10 Short and Respectful Sympathy and Condolence Messages

You Can Respect Faith and Values and Still Keep It Personal

a short sympathy card

 The Spruce

Social media, text messaging, and email have made it quicker to reach out to friends and loved ones, still the impact of a thoughtful, handwritten note far exceeds an emoji of a sad face and a few characters of text.

So when someone you know has lost a family member or close friend, a heartfelt sympathy note might be the tangible thing that person needs in that moment. Whether you send a card when the death happens or later, a sincere message demonstrates that you care and that you are thinking of the person who is still grieving.


What to Write in a Sympathy Card

Loss for Words

Even if you typically have the gift of gab, you may be at a loss for what to write in a message to survivors after someone they care about passes away. This is almost always difficult because you don't want to say the wrong thing, even though you want to offer condolences.

Most people have the same problem, but it's important to show that you care. Remember that a sympathy message can provide quite a bit of comfort to the survivors.

Keep It Short

It isn't necessary to write pages and pages when you are trying to convey your sympathy. Just remember that a short, well thought out message from the heart is better than a long one that rambles.

The survivors are grieving, and they probably don't have the time or desire to read everything you're thinking. There is no need to go on about how much you'll miss the deceased. Make your message succinct but heartfelt.

Respect Faith and Values

When you write a sympathy message, make sure you don't step on anyone's toes. A Christian or Jewish family will appreciate knowing that you're praying for them. If you don't already know about the family's faith or values, keep the message strictly focused on missing the deceased and offer some kind words of sympathy.

Make It Personal

You should always mention the name of the person or the family in the opening. For example, you can write "Dear Chambers Family" or "Dearest Susan." If you know the name of the deceased, it's good to mention that as well. If not, you can say, "your mother," "your father," "your brother," "your sister," or whatever the relationship was.

sympathy message etiquette illustration
Illustration: The Spruce / Ellen Lindner

10 Recommended Comments for a Sympathy Message

Here are some brief but heartfelt comments that you can add to a preprinted card's message or write on blank stationery.

  1. I just heard of your uncle's passing, and I am deeply saddened by your loss. Please know that I am here for you if you'd like to talk.
  2. Losing a loved one is difficult. I'll keep you in my thoughts and prayers.
  3. I'm thinking of you during this time of sorrow.
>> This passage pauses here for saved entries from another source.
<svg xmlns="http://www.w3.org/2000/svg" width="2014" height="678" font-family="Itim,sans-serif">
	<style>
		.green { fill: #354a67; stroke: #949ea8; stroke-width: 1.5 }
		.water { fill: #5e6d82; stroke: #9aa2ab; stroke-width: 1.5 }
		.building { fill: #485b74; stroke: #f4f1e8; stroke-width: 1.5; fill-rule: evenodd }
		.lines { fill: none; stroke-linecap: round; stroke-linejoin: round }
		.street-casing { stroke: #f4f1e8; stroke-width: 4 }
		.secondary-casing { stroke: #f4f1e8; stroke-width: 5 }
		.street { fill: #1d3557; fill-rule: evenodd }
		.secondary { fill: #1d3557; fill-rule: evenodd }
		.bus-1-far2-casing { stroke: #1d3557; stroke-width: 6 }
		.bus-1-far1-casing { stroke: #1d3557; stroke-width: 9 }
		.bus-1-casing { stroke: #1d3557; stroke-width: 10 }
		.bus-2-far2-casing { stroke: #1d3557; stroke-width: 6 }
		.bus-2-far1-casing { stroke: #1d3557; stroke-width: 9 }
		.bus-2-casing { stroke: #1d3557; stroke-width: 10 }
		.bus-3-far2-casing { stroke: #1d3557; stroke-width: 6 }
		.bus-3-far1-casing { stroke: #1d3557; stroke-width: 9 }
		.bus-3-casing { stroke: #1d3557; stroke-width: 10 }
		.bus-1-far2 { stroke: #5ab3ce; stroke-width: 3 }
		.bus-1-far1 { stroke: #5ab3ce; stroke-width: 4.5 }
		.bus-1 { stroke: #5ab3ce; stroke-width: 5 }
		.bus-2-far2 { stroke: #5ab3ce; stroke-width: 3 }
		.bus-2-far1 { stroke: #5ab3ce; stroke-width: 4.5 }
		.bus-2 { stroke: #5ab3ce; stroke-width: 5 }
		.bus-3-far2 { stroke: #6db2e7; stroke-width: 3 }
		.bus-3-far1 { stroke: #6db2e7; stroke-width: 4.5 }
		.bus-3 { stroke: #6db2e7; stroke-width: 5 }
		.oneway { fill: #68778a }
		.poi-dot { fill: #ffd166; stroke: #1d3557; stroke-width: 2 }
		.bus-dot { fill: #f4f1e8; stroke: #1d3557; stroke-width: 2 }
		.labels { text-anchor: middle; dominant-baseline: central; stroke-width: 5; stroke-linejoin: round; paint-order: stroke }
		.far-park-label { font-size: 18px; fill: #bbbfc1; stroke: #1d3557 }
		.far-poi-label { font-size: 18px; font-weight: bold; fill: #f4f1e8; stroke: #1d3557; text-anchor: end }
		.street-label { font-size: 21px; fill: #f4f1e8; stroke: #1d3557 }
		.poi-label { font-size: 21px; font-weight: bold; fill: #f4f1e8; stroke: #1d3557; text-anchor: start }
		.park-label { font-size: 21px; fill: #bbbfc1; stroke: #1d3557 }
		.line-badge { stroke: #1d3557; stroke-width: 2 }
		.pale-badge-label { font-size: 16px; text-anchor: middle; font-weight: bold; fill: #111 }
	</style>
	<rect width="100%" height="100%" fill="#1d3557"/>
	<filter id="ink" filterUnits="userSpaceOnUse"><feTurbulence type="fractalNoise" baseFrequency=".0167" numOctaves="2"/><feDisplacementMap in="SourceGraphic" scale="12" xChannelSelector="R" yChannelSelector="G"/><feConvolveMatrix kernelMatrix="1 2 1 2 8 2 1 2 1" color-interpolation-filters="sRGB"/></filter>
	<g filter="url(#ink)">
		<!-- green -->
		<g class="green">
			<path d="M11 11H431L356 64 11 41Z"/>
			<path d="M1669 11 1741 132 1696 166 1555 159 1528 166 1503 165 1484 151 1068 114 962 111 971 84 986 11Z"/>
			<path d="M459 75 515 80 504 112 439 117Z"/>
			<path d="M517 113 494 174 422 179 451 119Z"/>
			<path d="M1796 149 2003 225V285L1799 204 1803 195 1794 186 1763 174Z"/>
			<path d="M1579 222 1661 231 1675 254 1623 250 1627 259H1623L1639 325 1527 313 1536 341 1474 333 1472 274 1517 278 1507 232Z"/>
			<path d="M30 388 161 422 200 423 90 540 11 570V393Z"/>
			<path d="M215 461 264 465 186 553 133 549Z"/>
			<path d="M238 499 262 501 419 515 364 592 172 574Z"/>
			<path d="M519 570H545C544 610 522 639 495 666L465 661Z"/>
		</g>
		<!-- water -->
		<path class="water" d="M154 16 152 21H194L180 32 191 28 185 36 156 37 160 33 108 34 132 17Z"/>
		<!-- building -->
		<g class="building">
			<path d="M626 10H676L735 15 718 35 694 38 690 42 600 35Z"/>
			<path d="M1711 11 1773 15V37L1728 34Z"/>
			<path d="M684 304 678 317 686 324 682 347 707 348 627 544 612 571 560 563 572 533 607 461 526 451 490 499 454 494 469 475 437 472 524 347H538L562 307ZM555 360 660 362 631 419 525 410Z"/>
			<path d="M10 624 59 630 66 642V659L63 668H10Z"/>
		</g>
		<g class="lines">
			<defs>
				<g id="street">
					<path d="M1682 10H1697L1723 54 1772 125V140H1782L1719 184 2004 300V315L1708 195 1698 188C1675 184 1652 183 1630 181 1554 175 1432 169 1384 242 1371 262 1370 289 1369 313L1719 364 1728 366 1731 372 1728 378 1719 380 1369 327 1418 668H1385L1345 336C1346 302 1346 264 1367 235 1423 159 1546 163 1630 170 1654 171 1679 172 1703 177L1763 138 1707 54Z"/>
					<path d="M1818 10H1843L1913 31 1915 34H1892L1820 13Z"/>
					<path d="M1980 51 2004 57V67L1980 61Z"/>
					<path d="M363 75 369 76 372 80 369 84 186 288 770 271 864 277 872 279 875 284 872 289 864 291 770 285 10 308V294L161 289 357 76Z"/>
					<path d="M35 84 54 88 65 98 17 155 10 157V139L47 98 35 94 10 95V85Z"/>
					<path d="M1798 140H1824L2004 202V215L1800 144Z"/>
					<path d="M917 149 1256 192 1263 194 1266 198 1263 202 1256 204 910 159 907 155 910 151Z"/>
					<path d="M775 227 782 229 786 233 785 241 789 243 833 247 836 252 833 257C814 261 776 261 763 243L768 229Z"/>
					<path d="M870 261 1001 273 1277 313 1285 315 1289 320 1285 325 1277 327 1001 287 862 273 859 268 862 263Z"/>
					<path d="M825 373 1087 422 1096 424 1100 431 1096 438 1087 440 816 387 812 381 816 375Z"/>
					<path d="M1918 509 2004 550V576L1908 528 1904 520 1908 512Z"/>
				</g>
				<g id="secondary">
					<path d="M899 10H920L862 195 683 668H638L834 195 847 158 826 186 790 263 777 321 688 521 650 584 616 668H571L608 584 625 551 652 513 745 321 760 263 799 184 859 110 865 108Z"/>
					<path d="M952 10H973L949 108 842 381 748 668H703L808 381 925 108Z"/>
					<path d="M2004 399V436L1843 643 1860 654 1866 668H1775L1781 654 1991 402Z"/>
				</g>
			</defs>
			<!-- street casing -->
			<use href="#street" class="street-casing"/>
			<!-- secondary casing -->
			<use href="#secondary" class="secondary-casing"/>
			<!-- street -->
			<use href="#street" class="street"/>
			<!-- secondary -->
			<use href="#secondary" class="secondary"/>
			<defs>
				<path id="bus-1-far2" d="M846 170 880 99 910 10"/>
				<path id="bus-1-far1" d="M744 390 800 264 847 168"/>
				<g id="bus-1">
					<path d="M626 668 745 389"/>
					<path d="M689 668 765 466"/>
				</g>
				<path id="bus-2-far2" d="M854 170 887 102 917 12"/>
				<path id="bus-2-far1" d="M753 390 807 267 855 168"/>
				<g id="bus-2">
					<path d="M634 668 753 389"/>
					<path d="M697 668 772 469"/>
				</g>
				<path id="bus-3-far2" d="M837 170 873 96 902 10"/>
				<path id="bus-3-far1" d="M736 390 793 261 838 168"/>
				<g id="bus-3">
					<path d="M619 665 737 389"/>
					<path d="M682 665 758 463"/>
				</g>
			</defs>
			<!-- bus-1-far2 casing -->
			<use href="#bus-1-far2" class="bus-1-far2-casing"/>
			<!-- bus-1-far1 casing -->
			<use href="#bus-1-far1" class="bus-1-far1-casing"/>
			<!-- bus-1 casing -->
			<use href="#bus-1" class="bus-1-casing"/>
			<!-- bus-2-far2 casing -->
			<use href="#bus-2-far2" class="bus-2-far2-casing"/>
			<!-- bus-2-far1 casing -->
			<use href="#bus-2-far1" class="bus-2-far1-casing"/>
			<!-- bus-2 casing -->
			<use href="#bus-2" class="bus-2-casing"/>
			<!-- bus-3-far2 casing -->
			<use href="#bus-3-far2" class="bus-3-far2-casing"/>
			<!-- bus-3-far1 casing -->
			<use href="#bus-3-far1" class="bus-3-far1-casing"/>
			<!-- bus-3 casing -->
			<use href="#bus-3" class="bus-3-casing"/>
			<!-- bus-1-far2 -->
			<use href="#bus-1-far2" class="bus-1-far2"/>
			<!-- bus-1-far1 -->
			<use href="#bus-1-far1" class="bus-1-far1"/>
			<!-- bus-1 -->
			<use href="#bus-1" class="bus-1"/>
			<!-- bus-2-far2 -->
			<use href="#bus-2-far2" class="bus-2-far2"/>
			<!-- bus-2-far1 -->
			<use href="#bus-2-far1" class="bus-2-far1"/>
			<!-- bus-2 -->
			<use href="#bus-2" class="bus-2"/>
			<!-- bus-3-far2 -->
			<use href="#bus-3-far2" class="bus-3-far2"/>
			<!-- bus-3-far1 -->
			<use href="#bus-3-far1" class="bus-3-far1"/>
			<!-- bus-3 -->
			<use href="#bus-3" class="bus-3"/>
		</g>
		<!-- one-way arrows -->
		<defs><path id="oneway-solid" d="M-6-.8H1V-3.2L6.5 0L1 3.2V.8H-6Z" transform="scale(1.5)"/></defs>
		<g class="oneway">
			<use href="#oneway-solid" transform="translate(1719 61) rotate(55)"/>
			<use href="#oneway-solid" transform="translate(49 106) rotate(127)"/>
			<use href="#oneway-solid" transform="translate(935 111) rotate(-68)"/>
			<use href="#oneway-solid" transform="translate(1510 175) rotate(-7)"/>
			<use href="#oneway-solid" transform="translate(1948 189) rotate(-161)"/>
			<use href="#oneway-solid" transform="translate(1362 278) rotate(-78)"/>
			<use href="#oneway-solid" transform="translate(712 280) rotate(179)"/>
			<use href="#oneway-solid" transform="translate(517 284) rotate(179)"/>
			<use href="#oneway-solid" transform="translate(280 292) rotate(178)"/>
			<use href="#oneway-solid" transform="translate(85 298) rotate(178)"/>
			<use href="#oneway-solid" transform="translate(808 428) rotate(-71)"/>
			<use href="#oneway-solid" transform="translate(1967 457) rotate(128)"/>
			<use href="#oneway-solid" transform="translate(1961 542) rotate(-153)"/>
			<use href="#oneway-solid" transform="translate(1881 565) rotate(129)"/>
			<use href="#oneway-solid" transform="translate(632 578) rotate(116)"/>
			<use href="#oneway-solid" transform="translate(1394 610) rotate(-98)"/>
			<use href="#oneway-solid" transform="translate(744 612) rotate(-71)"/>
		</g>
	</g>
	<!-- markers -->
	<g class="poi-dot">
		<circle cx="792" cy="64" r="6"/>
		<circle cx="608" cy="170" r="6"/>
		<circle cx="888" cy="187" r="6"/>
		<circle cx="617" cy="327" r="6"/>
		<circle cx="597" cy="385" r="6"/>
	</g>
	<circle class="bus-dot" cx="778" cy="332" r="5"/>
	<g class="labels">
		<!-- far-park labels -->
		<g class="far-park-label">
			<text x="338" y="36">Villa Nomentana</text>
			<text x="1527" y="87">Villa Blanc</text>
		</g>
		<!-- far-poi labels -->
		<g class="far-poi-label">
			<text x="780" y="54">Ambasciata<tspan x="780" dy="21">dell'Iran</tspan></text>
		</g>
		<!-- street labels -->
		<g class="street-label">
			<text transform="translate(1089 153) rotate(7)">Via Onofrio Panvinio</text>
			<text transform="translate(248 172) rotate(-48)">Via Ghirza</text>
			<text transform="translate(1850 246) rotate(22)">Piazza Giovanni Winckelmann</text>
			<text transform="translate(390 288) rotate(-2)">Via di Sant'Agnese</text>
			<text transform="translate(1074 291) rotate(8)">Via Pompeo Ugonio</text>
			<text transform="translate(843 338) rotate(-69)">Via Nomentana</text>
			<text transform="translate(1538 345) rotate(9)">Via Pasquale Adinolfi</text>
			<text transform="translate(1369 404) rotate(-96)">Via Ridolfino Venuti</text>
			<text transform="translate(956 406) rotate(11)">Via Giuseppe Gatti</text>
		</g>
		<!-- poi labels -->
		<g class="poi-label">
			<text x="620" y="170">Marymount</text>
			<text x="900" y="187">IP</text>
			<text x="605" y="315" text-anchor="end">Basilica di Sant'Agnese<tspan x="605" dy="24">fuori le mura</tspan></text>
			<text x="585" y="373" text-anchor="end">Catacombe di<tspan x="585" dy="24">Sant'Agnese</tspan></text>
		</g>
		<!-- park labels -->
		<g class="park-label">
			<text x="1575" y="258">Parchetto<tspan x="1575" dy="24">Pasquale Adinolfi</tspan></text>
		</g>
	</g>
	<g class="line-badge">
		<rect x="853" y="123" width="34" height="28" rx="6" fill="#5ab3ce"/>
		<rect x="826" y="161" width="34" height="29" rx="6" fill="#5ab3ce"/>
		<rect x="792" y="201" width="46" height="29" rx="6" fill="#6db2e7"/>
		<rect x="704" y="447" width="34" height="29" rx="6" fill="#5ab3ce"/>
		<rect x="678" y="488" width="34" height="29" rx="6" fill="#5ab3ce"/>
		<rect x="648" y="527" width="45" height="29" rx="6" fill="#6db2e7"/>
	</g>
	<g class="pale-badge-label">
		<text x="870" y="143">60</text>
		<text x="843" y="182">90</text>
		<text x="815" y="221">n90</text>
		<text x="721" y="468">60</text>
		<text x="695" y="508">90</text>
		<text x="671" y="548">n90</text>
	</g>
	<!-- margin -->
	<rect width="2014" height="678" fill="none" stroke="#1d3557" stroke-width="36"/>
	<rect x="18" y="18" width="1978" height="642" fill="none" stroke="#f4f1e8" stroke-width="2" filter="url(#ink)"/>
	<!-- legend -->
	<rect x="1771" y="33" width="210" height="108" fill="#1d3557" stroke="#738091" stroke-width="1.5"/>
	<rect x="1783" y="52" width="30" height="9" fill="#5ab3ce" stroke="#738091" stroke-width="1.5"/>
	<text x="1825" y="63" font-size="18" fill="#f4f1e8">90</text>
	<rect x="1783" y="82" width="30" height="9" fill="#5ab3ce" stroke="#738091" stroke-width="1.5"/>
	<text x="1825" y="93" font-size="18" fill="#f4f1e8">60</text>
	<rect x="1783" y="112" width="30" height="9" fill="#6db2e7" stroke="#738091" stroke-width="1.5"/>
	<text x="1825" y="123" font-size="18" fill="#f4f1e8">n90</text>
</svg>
Don't hesitate to call if you need me.
  4. My heart aches for you and your family. I'll never forget your father's generosity and graciousness. He was always so kind to me.
  5. Our family is deeply saddened by the loss of your grandfather. He was such a wise man who never seemed to mind sharing his knowledge with anyone who asked for advice.
  6. My thoughts are with you during this difficult time of loss. Please let me know if there is anything I can do. If you need help with housework, let me know, and I'll come right over.
  7. Your husband was such a valuable asset to our company, and we all feel the loss very deeply. Please accept our condolences and know that our thoughts and prayers are with you during this difficult time.
  8. I'm heartbroken about your loss. If there is anything I can do, please let me know. In the meantime, I'd like to deliver a meal so you won't have to worry about cooking. I'll be calling soon.
  9. I'm sorry you're going through this difficult time, and I'm praying for peace for you and your family.
  10. I'll always have fond memories of your mother. Her quick smile and positive attitude always cheered me up. Everyone who knew her will miss her.
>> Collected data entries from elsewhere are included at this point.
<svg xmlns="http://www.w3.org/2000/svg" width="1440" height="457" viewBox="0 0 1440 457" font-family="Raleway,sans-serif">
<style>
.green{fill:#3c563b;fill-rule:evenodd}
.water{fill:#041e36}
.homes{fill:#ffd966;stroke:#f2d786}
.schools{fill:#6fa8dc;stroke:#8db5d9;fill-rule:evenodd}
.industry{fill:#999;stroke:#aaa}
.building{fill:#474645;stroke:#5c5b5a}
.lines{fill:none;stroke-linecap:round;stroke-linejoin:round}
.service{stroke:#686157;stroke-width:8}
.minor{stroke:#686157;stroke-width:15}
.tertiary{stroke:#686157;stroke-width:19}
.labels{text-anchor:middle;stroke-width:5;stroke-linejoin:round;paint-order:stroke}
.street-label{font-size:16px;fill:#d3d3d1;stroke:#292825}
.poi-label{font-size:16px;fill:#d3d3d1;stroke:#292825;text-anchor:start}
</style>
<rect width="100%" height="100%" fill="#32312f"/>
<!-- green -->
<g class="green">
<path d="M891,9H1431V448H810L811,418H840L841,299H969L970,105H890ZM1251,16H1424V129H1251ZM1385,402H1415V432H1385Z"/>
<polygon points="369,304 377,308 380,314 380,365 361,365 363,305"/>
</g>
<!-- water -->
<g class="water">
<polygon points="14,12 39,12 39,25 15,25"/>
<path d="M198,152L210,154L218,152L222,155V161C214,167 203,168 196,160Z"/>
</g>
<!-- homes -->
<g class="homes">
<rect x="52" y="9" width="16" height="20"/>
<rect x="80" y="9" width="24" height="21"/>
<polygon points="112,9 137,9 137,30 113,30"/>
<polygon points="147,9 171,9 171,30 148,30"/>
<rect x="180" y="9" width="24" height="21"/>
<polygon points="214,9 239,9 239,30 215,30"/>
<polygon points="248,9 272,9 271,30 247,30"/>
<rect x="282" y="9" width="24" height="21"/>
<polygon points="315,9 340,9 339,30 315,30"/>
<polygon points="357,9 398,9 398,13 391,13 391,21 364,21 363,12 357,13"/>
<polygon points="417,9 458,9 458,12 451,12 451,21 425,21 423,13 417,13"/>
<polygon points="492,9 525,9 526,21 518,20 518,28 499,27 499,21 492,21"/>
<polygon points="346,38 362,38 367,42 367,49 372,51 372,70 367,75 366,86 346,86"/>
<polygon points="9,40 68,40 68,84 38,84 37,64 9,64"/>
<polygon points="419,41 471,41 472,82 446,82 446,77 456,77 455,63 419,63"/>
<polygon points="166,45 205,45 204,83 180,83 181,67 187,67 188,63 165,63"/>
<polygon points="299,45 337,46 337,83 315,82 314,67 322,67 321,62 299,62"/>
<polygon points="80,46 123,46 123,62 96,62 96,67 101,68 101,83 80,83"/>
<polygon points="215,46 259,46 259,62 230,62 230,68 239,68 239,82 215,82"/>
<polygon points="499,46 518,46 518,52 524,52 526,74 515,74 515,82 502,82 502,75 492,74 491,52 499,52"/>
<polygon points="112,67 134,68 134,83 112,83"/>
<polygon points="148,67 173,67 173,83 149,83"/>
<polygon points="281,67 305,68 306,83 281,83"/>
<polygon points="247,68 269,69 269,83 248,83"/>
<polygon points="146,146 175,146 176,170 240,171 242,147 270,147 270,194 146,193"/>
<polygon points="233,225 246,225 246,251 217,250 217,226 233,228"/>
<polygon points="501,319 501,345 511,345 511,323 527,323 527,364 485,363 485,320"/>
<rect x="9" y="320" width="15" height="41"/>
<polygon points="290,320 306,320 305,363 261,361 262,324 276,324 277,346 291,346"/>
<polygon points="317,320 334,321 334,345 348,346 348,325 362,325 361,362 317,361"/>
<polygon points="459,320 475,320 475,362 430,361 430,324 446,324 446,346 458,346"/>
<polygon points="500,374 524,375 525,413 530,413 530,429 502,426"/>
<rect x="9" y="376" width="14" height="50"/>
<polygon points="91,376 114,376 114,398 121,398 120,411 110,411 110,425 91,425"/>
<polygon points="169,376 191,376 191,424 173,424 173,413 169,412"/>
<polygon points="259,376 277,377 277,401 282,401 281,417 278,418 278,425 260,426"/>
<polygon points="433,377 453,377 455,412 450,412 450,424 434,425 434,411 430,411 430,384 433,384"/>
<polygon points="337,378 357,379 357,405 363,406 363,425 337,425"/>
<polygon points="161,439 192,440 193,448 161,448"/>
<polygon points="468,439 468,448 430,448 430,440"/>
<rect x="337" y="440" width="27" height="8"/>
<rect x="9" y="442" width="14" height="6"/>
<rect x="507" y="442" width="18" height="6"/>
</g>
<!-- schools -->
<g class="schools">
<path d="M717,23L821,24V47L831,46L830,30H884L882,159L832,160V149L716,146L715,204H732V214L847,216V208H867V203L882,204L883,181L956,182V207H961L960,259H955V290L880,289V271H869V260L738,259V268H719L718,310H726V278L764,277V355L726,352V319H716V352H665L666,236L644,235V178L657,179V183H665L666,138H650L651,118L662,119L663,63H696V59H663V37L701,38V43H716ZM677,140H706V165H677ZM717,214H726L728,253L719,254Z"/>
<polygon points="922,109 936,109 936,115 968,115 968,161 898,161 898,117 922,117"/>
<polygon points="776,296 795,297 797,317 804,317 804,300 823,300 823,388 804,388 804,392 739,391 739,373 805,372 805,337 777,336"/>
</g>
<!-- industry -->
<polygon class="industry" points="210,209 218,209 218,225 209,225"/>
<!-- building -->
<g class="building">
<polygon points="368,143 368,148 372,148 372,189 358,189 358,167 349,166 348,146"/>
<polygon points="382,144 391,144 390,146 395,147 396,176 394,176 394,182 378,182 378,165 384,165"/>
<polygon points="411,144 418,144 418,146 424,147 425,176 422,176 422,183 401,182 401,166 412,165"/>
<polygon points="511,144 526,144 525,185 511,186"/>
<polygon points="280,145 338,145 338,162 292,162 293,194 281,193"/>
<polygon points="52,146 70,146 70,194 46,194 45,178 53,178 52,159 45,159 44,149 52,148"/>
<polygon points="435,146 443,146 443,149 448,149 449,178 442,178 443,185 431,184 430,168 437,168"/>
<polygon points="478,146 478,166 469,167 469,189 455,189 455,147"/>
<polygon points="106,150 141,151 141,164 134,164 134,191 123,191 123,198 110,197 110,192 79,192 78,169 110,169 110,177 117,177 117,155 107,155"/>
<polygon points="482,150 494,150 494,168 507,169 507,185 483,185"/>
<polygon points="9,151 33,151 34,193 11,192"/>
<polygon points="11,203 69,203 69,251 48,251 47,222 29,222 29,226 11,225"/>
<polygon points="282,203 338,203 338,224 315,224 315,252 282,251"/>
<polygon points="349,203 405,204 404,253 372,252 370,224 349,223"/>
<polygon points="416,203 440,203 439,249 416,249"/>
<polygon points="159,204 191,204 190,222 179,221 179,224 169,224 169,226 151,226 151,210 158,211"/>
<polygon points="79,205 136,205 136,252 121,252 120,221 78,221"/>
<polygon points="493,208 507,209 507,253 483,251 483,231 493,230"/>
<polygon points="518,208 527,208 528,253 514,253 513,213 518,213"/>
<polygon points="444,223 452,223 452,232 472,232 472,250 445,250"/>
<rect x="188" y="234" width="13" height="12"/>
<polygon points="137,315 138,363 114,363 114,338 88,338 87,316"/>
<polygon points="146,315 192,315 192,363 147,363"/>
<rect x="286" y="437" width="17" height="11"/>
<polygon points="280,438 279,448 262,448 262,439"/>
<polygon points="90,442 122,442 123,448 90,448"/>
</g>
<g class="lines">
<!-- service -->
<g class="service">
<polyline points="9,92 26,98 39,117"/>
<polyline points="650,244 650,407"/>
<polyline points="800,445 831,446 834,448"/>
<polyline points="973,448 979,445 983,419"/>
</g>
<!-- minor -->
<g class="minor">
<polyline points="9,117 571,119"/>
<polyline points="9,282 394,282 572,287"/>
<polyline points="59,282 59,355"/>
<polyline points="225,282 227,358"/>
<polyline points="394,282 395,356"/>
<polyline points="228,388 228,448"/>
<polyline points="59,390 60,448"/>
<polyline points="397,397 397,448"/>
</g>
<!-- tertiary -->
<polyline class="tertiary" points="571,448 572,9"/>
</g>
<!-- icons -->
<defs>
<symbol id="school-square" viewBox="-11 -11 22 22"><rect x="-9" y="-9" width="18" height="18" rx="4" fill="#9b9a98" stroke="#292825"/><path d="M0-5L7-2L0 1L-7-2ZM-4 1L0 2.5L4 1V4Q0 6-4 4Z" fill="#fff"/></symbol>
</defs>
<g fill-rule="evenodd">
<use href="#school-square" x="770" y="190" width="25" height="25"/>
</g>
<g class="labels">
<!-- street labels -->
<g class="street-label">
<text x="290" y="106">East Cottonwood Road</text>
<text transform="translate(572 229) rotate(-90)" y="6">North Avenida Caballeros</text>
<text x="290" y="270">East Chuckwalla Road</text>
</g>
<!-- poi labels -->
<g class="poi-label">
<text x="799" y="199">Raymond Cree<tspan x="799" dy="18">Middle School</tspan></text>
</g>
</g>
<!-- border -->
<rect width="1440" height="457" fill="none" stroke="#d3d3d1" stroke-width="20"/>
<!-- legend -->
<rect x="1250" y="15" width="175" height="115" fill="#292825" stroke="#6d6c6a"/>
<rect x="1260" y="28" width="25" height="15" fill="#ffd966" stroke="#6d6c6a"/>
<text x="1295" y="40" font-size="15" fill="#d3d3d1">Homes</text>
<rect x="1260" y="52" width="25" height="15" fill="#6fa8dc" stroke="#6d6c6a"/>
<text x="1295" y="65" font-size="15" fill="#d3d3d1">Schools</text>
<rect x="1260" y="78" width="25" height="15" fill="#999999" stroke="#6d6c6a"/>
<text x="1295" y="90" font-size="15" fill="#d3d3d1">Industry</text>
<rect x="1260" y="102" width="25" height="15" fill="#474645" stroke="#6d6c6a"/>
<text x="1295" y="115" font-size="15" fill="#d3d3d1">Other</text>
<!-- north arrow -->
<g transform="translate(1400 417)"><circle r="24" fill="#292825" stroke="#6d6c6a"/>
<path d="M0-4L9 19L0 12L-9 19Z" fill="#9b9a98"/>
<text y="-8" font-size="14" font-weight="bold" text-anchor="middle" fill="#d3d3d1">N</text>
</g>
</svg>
Accompany the Message With a Gift

If you are sending a sympathy gift, you may mention that. You can add something like, "Here is a gift basket filled with some of your favorite teas. I hope this provides some comfort during this difficult time."

You may also choose to attach the note to some flowers or a live plant. There is no need to get too creative or cute with what you send. Sympathy gifts are simply a way of expressing your condolences in a more concrete manner.

What You Don't Need to Say

Sometimes people feel the urge to say much more than they need to, and that often leads to saying the wrong thing. Here are some things you don't need to mention.

  • Anything negative about the deceased
  • Justifying the person's death
  • That the survivors will be better off without the deceased
  • A rehashing of the gory details of the deceased person's final days
  • Encouragement to "cheer up"
  • Anything about the person's will or estate

Add an Appropriate Closing

After you jot down your brief message, add a closing that further expresses your sympathy, without being redundant. Here are some examples.

  • Office friends and coworkers: Our deepest sympathy, John, Susan, Amelia, and Edward 
  • Family friends: With sincere condolences, the Andersons 
  • Close family friends: From your loving friends, the Smith family
  • Close personal friend: With much love and many heartfelt prayers, Jenna

Importance of Showing Sympathy

Losing a loved one taxes the emotions of most people. A sympathy note shows that you're thinking of them, and it may provide some comfort when they need it most. They can also look back at it when they need to be reminded that they're not alone.